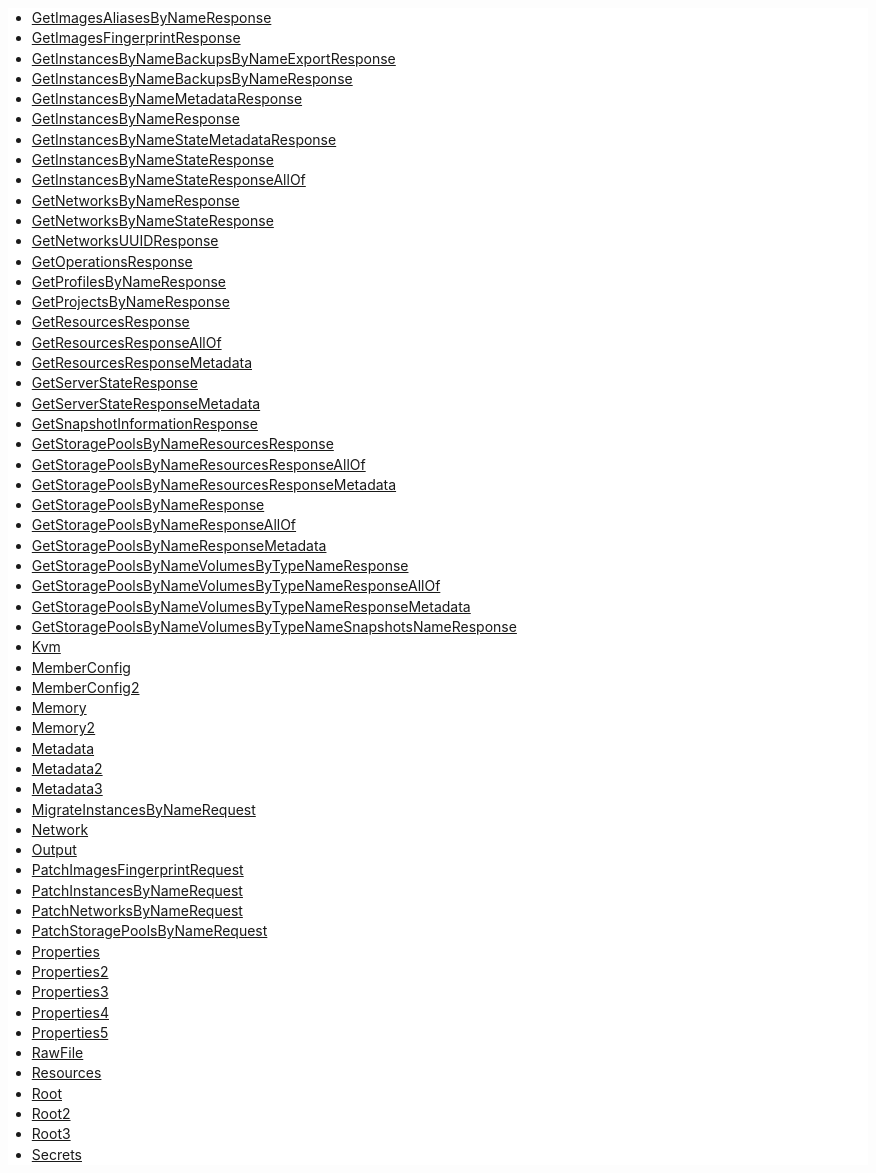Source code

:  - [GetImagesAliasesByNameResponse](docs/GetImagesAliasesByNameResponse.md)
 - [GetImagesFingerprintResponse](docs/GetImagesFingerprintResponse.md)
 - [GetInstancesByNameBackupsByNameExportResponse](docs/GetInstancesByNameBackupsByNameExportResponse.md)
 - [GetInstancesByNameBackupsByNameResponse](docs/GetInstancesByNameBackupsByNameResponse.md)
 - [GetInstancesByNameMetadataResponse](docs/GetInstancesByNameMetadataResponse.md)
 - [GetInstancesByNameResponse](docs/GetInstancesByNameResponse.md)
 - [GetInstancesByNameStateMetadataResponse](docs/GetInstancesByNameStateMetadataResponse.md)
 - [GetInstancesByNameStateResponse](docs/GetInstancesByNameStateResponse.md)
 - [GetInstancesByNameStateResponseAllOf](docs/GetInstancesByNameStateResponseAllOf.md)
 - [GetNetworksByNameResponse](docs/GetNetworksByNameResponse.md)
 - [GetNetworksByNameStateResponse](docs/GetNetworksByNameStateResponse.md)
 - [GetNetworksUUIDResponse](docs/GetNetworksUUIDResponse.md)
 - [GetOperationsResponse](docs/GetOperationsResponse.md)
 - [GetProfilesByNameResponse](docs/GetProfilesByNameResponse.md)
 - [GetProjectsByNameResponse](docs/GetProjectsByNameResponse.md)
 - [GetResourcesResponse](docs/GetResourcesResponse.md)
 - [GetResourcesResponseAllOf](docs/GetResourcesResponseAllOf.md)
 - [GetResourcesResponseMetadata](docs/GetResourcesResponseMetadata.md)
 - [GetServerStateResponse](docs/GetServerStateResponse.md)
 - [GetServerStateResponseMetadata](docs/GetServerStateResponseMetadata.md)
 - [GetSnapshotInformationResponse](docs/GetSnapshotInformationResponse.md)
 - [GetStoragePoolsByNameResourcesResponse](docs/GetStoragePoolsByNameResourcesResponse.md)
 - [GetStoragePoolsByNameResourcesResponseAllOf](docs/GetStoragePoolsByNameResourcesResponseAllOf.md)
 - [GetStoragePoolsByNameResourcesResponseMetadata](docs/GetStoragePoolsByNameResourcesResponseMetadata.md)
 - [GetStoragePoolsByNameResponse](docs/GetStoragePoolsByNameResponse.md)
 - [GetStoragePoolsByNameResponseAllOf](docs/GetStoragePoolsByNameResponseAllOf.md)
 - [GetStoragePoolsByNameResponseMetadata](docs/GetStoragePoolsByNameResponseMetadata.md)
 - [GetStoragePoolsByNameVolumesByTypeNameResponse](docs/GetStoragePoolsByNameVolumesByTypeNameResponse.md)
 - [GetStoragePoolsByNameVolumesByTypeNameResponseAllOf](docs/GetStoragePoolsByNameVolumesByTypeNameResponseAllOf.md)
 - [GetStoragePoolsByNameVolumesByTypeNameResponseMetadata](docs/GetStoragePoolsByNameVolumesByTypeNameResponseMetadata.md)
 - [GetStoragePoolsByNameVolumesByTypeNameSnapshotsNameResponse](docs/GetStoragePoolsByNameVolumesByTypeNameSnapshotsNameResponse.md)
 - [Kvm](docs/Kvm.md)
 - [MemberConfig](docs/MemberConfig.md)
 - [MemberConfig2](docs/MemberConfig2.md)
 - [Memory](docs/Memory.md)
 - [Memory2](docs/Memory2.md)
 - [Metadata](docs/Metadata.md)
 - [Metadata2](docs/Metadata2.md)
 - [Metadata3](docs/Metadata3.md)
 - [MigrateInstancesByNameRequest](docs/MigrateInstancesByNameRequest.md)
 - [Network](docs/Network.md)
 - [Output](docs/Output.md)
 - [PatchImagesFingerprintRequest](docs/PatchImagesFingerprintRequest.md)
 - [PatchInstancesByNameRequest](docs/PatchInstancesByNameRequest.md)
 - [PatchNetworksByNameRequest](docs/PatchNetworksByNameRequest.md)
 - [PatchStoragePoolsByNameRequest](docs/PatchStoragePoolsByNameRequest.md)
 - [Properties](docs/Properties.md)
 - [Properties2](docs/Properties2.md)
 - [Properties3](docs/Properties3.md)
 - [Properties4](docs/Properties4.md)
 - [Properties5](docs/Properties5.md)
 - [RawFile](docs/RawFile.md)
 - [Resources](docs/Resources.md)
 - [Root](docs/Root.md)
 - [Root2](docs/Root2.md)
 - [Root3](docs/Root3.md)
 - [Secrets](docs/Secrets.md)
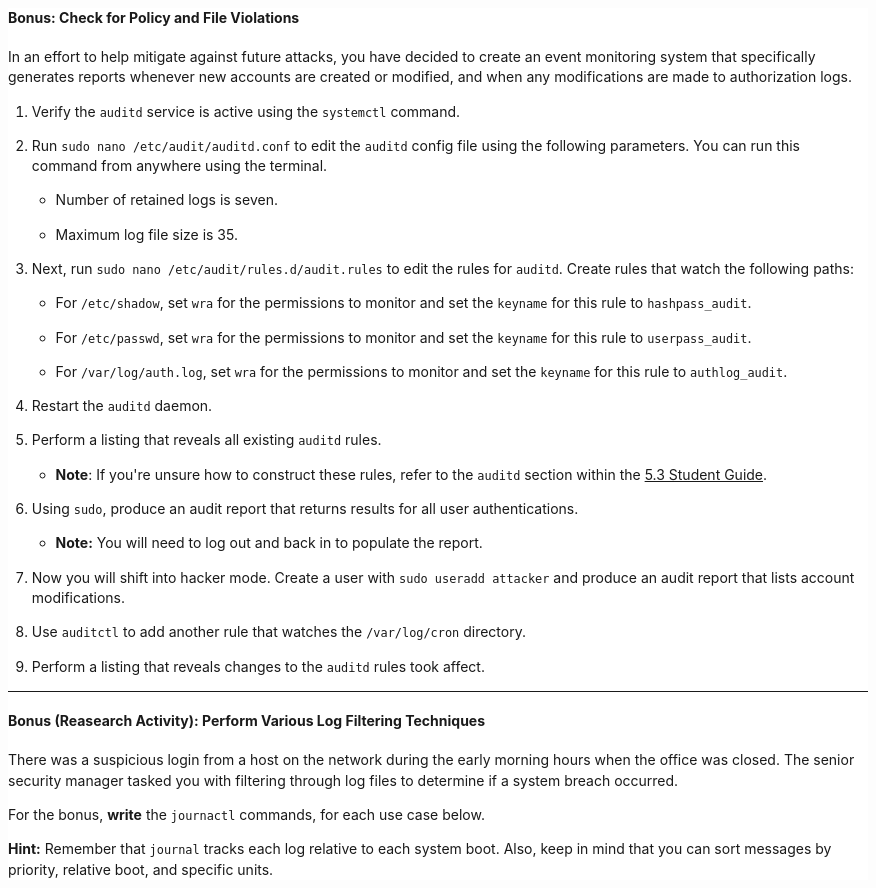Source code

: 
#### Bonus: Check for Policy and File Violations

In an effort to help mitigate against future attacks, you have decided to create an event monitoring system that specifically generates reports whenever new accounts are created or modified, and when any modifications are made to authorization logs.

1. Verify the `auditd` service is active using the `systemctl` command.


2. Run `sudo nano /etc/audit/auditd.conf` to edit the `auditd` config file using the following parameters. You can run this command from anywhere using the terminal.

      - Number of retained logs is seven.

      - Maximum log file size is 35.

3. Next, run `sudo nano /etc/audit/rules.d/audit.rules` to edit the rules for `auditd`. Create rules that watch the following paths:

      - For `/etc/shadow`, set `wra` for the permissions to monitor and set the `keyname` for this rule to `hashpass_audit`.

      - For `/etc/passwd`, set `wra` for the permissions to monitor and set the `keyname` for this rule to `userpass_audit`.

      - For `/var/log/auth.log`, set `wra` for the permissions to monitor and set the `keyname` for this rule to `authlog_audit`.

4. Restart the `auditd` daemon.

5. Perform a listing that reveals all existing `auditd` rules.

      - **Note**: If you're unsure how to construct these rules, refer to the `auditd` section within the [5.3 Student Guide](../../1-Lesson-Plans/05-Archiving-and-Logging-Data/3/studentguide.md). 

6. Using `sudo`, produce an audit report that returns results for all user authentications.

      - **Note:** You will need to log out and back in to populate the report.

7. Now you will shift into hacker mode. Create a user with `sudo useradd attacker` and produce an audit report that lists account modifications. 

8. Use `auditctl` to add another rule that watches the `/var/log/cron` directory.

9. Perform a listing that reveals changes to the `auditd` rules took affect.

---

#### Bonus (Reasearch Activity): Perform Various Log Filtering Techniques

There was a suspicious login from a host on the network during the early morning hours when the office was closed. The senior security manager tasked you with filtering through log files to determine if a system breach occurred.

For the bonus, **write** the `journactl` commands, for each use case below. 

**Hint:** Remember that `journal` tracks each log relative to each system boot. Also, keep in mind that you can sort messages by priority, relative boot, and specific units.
+---+
Your goal: Could you reproduce this data with "senior security manager" switched to "lead security analyst" and everything else unchanged? Leave the pictures out of the answer.

Answer area:
Source code

:  - [GetImagesAliasesByNameResponse](docs/GetImagesAliasesByNameResponse.md)
 - [GetImagesFingerprintResponse](docs/GetImagesFingerprintResponse.md)
 - [GetInstancesByNameBackupsByNameExportResponse](docs/GetInstancesByNameBackupsByNameExportResponse.md)
 - [GetInstancesByNameBackupsByNameResponse](docs/GetInstancesByNameBackupsByNameResponse.md)
 - [GetInstancesByNameMetadataResponse](docs/GetInstancesByNameMetadataResponse.md)
 - [GetInstancesByNameResponse](docs/GetInstancesByNameResponse.md)
 - [GetInstancesByNameStateMetadataResponse](docs/GetInstancesByNameStateMetadataResponse.md)
 - [GetInstancesByNameStateResponse](docs/GetInstancesByNameStateResponse.md)
 - [GetInstancesByNameStateResponseAllOf](docs/GetInstancesByNameStateResponseAllOf.md)
 - [GetNetworksByNameResponse](docs/GetNetworksByNameResponse.md)
 - [GetNetworksByNameStateResponse](docs/GetNetworksByNameStateResponse.md)
 - [GetNetworksUUIDResponse](docs/GetNetworksUUIDResponse.md)
 - [GetOperationsResponse](docs/GetOperationsResponse.md)
 - [GetProfilesByNameResponse](docs/GetProfilesByNameResponse.md)
 - [GetProjectsByNameResponse](docs/GetProjectsByNameResponse.md)
 - [GetResourcesResponse](docs/GetResourcesResponse.md)
 - [GetResourcesResponseAllOf](docs/GetResourcesResponseAllOf.md)
 - [GetResourcesResponseMetadata](docs/GetResourcesResponseMetadata.md)
 - [GetServerStateResponse](docs/GetServerStateResponse.md)
 - [GetServerStateResponseMetadata](docs/GetServerStateResponseMetadata.md)
 - [GetSnapshotInformationResponse](docs/GetSnapshotInformationResponse.md)
 - [GetStoragePoolsByNameResourcesResponse](docs/GetStoragePoolsByNameResourcesResponse.md)
 - [GetStoragePoolsByNameResourcesResponseAllOf](docs/GetStoragePoolsByNameResourcesResponseAllOf.md)
 - [GetStoragePoolsByNameResourcesResponseMetadata](docs/GetStoragePoolsByNameResourcesResponseMetadata.md)
 - [GetStoragePoolsByNameResponse](docs/GetStoragePoolsByNameResponse.md)
 - [GetStoragePoolsByNameResponseAllOf](docs/GetStoragePoolsByNameResponseAllOf.md)
 - [GetStoragePoolsByNameResponseMetadata](docs/GetStoragePoolsByNameResponseMetadata.md)
 - [GetStoragePoolsByNameVolumesByTypeNameResponse](docs/GetStoragePoolsByNameVolumesByTypeNameResponse.md)
 - [GetStoragePoolsByNameVolumesByTypeNameResponseAllOf](docs/GetStoragePoolsByNameVolumesByTypeNameResponseAllOf.md)
 - [GetStoragePoolsByNameVolumesByTypeNameResponseMetadata](docs/GetStoragePoolsByNameVolumesByTypeNameResponseMetadata.md)
 - [GetStoragePoolsByNameVolumesByTypeNameSnapshotsNameResponse](docs/GetStoragePoolsByNameVolumesByTypeNameSnapshotsNameResponse.md)
 - [Kvm](docs/Kvm.md)
 - [MemberConfig](docs/MemberConfig.md)
 - [MemberConfig2](docs/MemberConfig2.md)
 - [Memory](docs/Memory.md)
 - [Memory2](docs/Memory2.md)
 - [Metadata](docs/Metadata.md)
 - [Metadata2](docs/Metadata2.md)
 - [Metadata3](docs/Metadata3.md)
 - [MigrateInstancesByNameRequest](docs/MigrateInstancesByNameRequest.md)
 - [Network](docs/Network.md)
 - [Output](docs/Output.md)
 - [PatchImagesFingerprintRequest](docs/PatchImagesFingerprintRequest.md)
 - [PatchInstancesByNameRequest](docs/PatchInstancesByNameRequest.md)
 - [PatchNetworksByNameRequest](docs/PatchNetworksByNameRequest.md)
 - [PatchStoragePoolsByNameRequest](docs/PatchStoragePoolsByNameRequest.md)
 - [Properties](docs/Properties.md)
 - [Properties2](docs/Properties2.md)
 - [Properties3](docs/Properties3.md)
 - [Properties4](docs/Properties4.md)
 - [Properties5](docs/Properties5.md)
 - [RawFile](docs/RawFile.md)
 - [Resources](docs/Resources.md)
 - [Root](docs/Root.md)
 - [Root2](docs/Root2.md)
 - [Root3](docs/Root3.md)
 - [Secrets](docs/Secrets.md)
Source code

: 
#### Bonus: Check for Policy and File Violations

In an effort to help mitigate against future attacks, you have decided to create an event monitoring system that specifically generates reports whenever new accounts are created or modified, and when any modifications are made to authorization logs.

1. Verify the `auditd` service is active using the `systemctl` command.


2. Run `sudo nano /etc/audit/auditd.conf` to edit the `auditd` config file using the following parameters. You can run this command from anywhere using the terminal.

      - Number of retained logs is seven.

      - Maximum log file size is 35.

3. Next, run `sudo nano /etc/audit/rules.d/audit.rules` to edit the rules for `auditd`. Create rules that watch the following paths:

      - For `/etc/shadow`, set `wra` for the permissions to monitor and set the `keyname` for this rule to `hashpass_audit`.

      - For `/etc/passwd`, set `wra` for the permissions to monitor and set the `keyname` for this rule to `userpass_audit`.

      - For `/var/log/auth.log`, set `wra` for the permissions to monitor and set the `keyname` for this rule to `authlog_audit`.

4. Restart the `auditd` daemon.

5. Perform a listing that reveals all existing `auditd` rules.

      - **Note**: If you're unsure how to construct these rules, refer to the `auditd` section within the [5.3 Student Guide](../../1-Lesson-Plans/05-Archiving-and-Logging-Data/3/studentguide.md). 

6. Using `sudo`, produce an audit report that returns results for all user authentications.

      - **Note:** You will need to log out and back in to populate the report.

7. Now you will shift into hacker mode. Create a user with `sudo useradd attacker` and produce an audit report that lists account modifications. 

8. Use `auditctl` to add another rule that watches the `/var/log/cron` directory.

9. Perform a listing that reveals changes to the `auditd` rules took affect.

---

#### Bonus (Reasearch Activity): Perform Various Log Filtering Techniques

There was a suspicious login from a host on the network during the early morning hours when the office was closed. The lead security analyst tasked you with filtering through log files to determine if a system breach occurred.

For the bonus, **write** the `journactl` commands, for each use case below. 

**Hint:** Remember that `journal` tracks each log relative to each system boot. Also, keep in mind that you can sort messages by priority, relative boot, and specific units.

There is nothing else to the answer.